Conservatives rarely make clear exactly how this dreaded machine is supposed to mow down the competition. Other candidates have fundraisers, union supporters, media consultants and the like.

Is the idea that Clinton's team is so battle-tested from her husband's presidency that it knows how to play the game far better than the competition? It's a plausible theory, but so far it doesn't seem to be working out that way.
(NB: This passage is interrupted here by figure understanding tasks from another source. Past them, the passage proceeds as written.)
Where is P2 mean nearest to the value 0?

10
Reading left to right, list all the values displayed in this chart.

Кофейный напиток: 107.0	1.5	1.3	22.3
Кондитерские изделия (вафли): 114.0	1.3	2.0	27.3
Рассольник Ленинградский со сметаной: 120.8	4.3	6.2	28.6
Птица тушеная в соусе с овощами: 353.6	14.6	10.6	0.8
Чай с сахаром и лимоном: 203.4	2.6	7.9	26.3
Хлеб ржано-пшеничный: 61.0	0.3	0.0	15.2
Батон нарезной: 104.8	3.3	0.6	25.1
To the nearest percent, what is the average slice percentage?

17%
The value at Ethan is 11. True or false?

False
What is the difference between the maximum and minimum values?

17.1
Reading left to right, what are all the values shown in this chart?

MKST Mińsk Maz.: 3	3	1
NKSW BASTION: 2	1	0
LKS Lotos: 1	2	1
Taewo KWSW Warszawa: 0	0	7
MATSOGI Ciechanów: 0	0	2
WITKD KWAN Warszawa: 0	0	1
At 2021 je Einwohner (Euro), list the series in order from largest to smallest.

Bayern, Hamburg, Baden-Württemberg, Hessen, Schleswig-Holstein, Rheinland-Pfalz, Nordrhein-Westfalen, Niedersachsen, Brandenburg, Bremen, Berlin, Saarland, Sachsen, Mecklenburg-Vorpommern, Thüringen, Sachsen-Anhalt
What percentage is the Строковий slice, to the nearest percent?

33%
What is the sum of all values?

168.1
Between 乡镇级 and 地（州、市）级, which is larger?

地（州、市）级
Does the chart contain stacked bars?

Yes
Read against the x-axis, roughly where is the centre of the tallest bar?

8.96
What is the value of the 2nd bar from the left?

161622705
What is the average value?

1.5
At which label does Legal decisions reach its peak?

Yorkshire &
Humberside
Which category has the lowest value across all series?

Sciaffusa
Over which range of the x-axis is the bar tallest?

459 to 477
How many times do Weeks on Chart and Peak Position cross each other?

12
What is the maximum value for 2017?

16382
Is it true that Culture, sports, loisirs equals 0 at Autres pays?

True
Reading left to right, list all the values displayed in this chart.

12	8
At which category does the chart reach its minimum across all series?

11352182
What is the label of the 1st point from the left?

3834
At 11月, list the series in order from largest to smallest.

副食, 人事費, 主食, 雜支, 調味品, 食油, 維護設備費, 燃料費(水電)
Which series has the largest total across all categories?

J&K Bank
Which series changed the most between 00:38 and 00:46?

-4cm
A week ago, South Carolina state Sen. Robert Ford, a Clinton supporter, declared that having a black man at the top of the Democratic Party would doom the entire ticket. That, of course, was just the thing Barack Obama wanted -- a chance to stand up for the right of African Americans to run for president. "When folks were saying, 'We're going to march for our freedom,' they said, 'You can't do that,' " he said in his next speech. "When somebody said, 'You can't sit at the lunch counter.... You can't do that.' " It was the highlight of Obama's speech, all thanks to a blundering attack by a Clinton surrogate.

Then there is the continuing controversy surrounding Clinton's 2002 vote to authorize the Iraq war. Clinton's advisors have apparently decided that she will never apologize for the vote, as doing so would make her look weak in the general election. Which may be true, except that her war vote is hounding her everywhere she goes, the first primaries are nearly a year away and the war keeps getting worse.